Everything about the guitar is iconic, from the striped paint job to the roughly soldered electronics to the addition of a 1971 quarter to the body. When plugged in through a Marshall amp and filtered through an MXR Phase 90 pedal, the rest was down to the unparalleled skill Van Halen possessed in his fingers. Anyone can replicate the setup, but very few can actually replicate the sound that produced some of the greatest hard rock records of all time.
That largely comes down to Van Halen’s six-string influences. Originally a trained piano player and a drummer, Van Halen had a self-admitted limited palate, as he told journalists Denise Quan in 2017. But perhaps in contrast with his flashy, note-heavy playing style, Van Halen’s self-professed hero was a guitarist known primarily for restraint and economy when it came to note choice.
“Eric Clapton was my hero, because he was a straight-ahead guy: ‘just plug this guitar straight into an amp’. It was very organic, so to speak. It wasn’t a lot of BS in between.” Van Halen cited Clapton’s work in Cream as his primary influence, claiming to have “lost interest” afterwards.
More surprisingly, Van Halen claims during the chat that once Clapton left Cream, he largely stopped listening to music altogether. “I was so busy wrapped up in my own little world that I just didn’t. You can ask Alex [Van Halen] or my son [Wolfgang Van Halen]. What’s the last record I bought? Peter Gabriel’s So.”

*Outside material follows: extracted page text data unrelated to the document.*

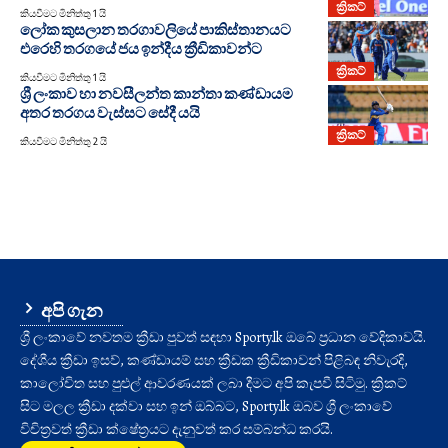
ක්‍රිකට්
කියවීමට මිනිත්තු 1 යි
ලෝක කුසලාන තරගාවලියේ පාකිස්තානයට
එරෙහි තරගයේ ජය ඉන්දීය ක්‍රීඩිකාවන්ට
ක්‍රිකට්
කියවීමට මිනිත්තු 1 යි
ශ්‍රී ලංකාව හා නවසීලන්ත කාන්තා කණ්ඩායම
අතර තරගය වැස්සට සේදී යයි
ක්‍රිකට්
කියවීමට මිනිත්තු 2 යි
අපි ගැන
ශ්‍රී ලංකාවේ නවතම ක්‍රීඩා පුවත් සඳහා Sporty.lk ඔබේ ප්‍රධාන වේදිකාවයි.
දේශීය ක්‍රීඩා ඉසව්, කණ්ඩායම් සහ ක්‍රීඩක ක්‍රීඩිකාවන් පිළිබඳ නිවැරදි,
කාලෝචිත සහ පුළුල් ආවරණයක් ලබා දීමට අපි කැපවී සිටිමු. ක්‍රිකට්
සිට මලල ක්‍රීඩා දක්වා සහ ඉන් ඔබ්බට, Sporty.lk ඔබව ශ්‍රී ලංකාවේ
විචිත්‍රවත් ක්‍රීඩා ක්ෂේත්‍රයට දැනුවත් කර සම්බන්ධ කරයි.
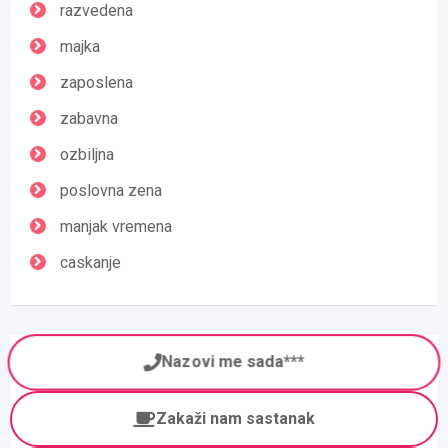
razvedena
majka
zaposlena
zabavna
ozbiljna
poslovna zena
manjak vremena
caskanje
Nazovi me sada***
Zakaži nam sastanak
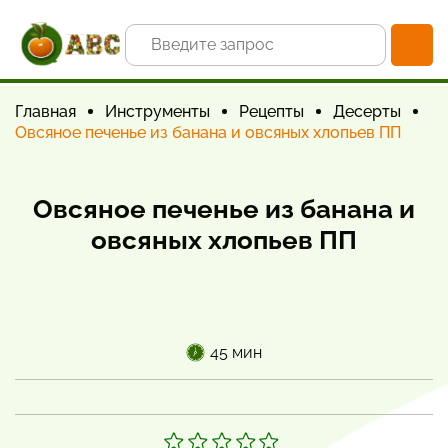
Главная
Инструменты
Рецепты
Десерты
Овсяное печенье из банана и овсяных хлопьев ПП
Овсяное печенье из банана и
овсяных хлопьев ПП
45 мин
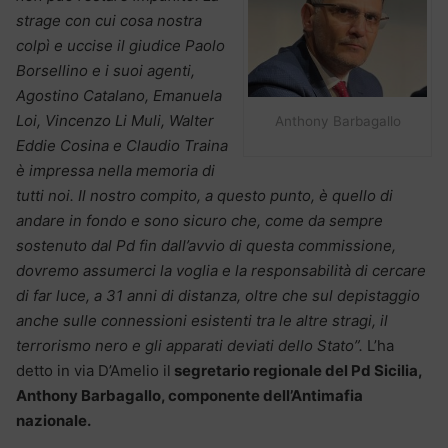
strage con cui cosa nostra
colpì e uccise il giudice Paolo
Borsellino e i suoi agenti,
Agostino Catalano, Emanuela
Loi, Vincenzo Li Muli, Walter
Anthony Barbagallo
Eddie Cosina e Claudio Traina
è impressa nella memoria di
tutti noi. Il nostro compito, a questo punto, è quello di
andare in fondo e sono sicuro che, come da sempre
sostenuto dal Pd fin dall’avvio di questa commissione,
dovremo assumerci la voglia e la responsabilità di cercare
di far luce, a 31 anni di distanza, oltre che sul depistaggio
anche sulle connessioni esistenti tra le altre stragi, il
terrorismo nero e gli apparati deviati dello Stato”.
L’ha
detto in via D’Amelio il
segretario regionale del Pd Sicilia,
Anthony Barbagallo, componente dell’Antimafia
nazionale.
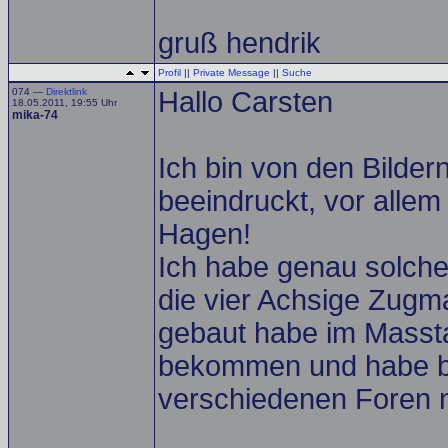
gruß hendrik
Profil
||
Private Message
||
Suche
074 —
Direktlink
Hallo Carsten
18.05.2011, 19:55 Uhr
mika-74
Ich bin von den Bilder
beeindruckt, vor alle
Hagen!
Ich habe genau solche 
die vier Achsige Zugm
gebaut habe im Massta
bekommen und habe bis
verschiedenen Foren 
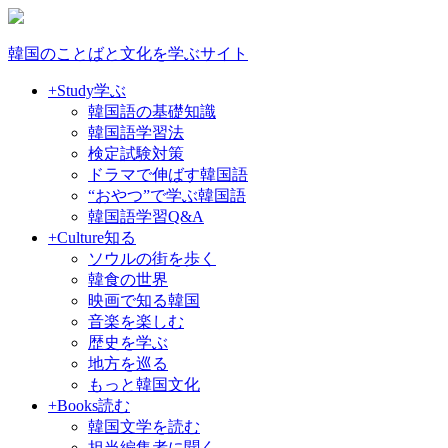
韓国のことばと文化を学ぶサイト
+Study
学ぶ
韓国語の基礎知識
韓国語学習法
検定試験対策
ドラマで伸ばす韓国語
“おやつ”で学ぶ韓国語
韓国語学習Q&A
+Culture
知る
ソウルの街を歩く
韓食の世界
映画で知る韓国
音楽を楽しむ
歴史を学ぶ
地方を巡る
もっと韓国文化
+Books
読む
韓国文学を読む
担当編集者に聞く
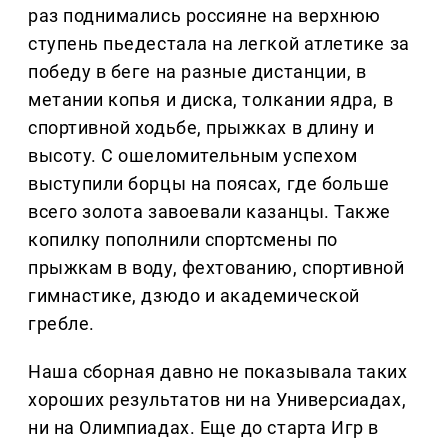
раз поднимались россияне на верхнюю
ступень пьедестала на легкой атлетике за
победу в беге на разные дистанции, в
метании копья и диска, толкании ядра, в
спортивной ходьбе, прыжках в длину и
высоту. С ошеломительным успехом
выступили борцы на поясах, где больше
всего золота завоевали казанцы. Также
копилку пополнили спортсмены по
прыжкам в воду, фехтованию, спортивной
гимнастике, дзюдо и академической
гребле.
Наша сборная давно не показывала таких
хороших результатов ни на Универсиадах,
ни на Олимпиадах. Еще до старта Игр в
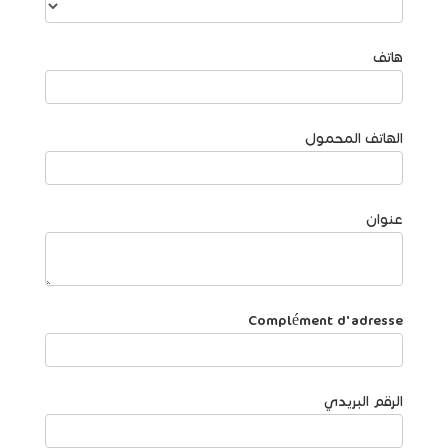
هاتف
الهاتف المحمول
عنوان
Complément d'adresse
الرقم البريدي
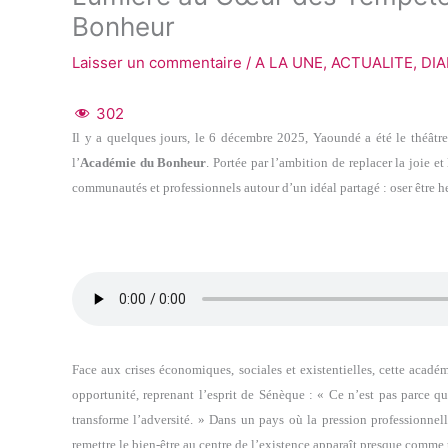
Bonheur
Laisser un commentaire
/
A LA UNE
,
ACTUALITE
,
DI
302
Il y a quelques jours, le 6 décembre 2025, Yaoundé a été le théâtre
l’
Académie du Bonheur
. Portée par l’ambition de replacer la joie e
communautés et professionnels autour d’un idéal partagé : oser être h
Face aux crises économiques, sociales et existentielles, cette acadé
opportunité, reprenant l’esprit de Sénèque : « Ce n’est pas parce q
transforme l’adversité. » Dans un pays où la pression professionnelle
remettre le bien-être au centre de l’existence apparaît presque comme 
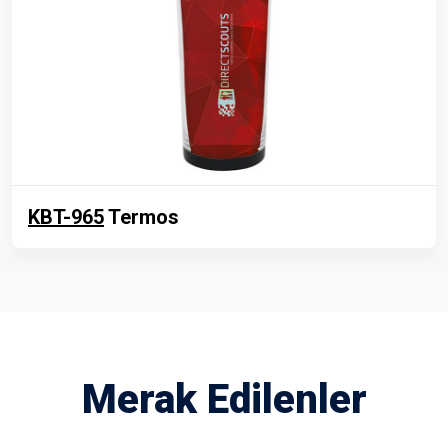
KBT-965
Termos
Merak Edilenler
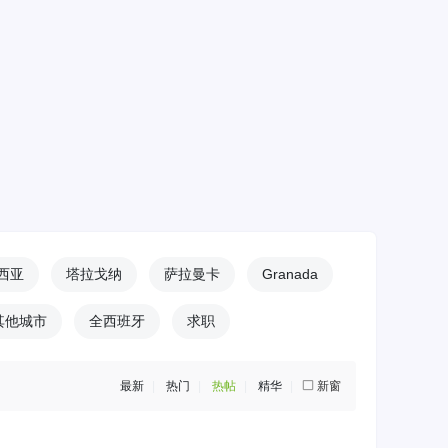
西亚
塔拉戈纳
萨拉曼卡
Granada
其他城市
全西班牙
求职
最新
|
热门
|
热帖
|
精华
|
新窗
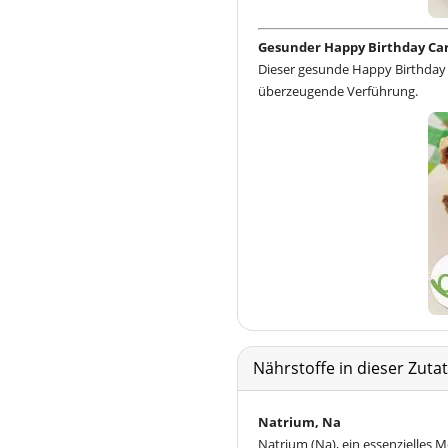
Gesunder Happy Birthday Car
Dieser gesunde Happy Birthday 
überzeugende Verführung.
Nährstoffe in dieser Zut
Natrium, Na
Natrium (Na), ein essenzielles 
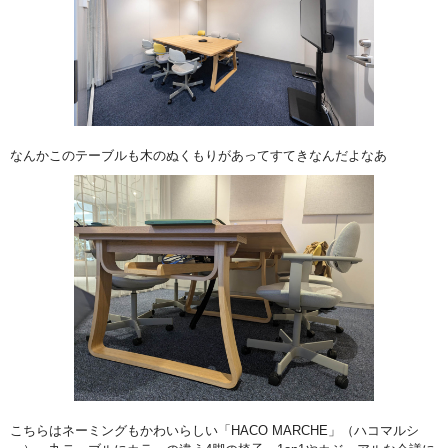
なんかこのテーブルも木のぬくもりがあってすてきなんだよなあ
こちらはネーミングもかわいらしい「HACO MARCHE」（ハコマルシ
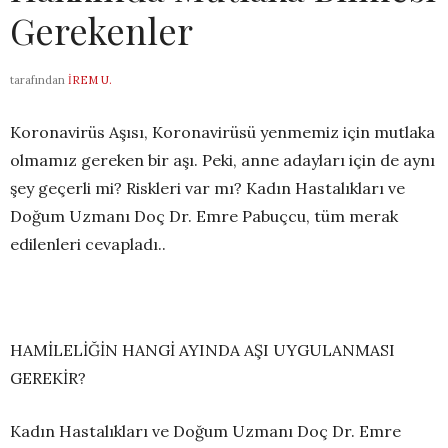
Gerekenler
tarafından
İREM U.
Koronavirüs Aşısı, Koronavirüsü yenmemiz için mutlaka
olmamız gereken bir aşı. Peki, anne adayları için de aynı
şey geçerli mi? Riskleri var mı? K
adın Hastalıkları ve
Doğum Uzmanı Doç Dr. Emre Pabuçcu, tüm merak
edilenleri cevapladı..
HAMİLELİĞİN HANGİ AYINDA AŞI UYGULANMASI
GEREKİR?
Kadın Hastalıkları ve Doğum Uzmanı Doç Dr. Emre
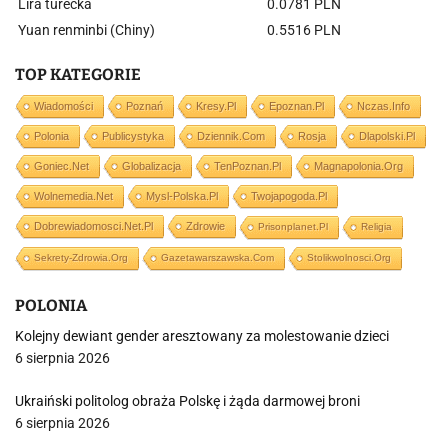
Lira turecka
0.0781 PLN
Yuan renminbi (Chiny)
0.5516 PLN
TOP KATEGORIE
Wiadomości
Poznań
Kresy.pl
Epoznan.pl
Nczas.info
Polonia
Publicystyka
Dziennik.com
Rosja
Dlapolski.pl
Goniec.net
Globalizacja
TenPoznan.pl
Magnapolonia.org
Wolnemedia.net
Mysl-Polska.pl
Twojapogoda.pl
Dobrewiadomosci.net.pl
Zdrowie
Prisonplanet.pl
Religia
Sekrety-Zdrowia.org
Gazetawarszawska.com
Stolikwolnosci.org
POLONIA
Kolejny dewiant gender aresztowany za molestowanie dzieci
6 sierpnia 2026
Ukraiński politolog obraża Polskę i żąda darmowej broni
6 sierpnia 2026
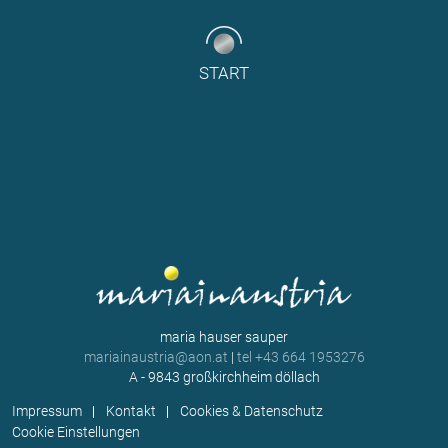
START
maria hauser sauper
mariainaustria@aon.at
|
tel +43 664 1953276
A - 9843 großkirchheim döllach
Impressum
Kontakt
Cookies & Datenschutz
Cookie Einstellungen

When talking with Rolling Stone back in 2011, Van Halen attempted to cite additional influences and came up with players that were appropriate to his post-Cream Clapton cut off. “With Tony [Iommi], it’s the riffs, and the power of the music. And you’ve got people like Ritchie Blackmore [and] Leslie West. Leslie West has this incredible tone in Mountain. And Ritchie Blackmore I liked because of his vibrato bar use on [1970’s] Deep Purple in Rock. Also, they come out with great riffs. I mean, come on, ‘Smoke on the Water’ is one for the history books.”
From there, it was the synthesisation of his influences and the extensive experimentation of a mad scientist brain always tinkering with his guitar and amps that led to Van Halen’s incredibly unique sound. The results are nothing short of some of the most enthralling and celebrated rock and roll guitar work of all time.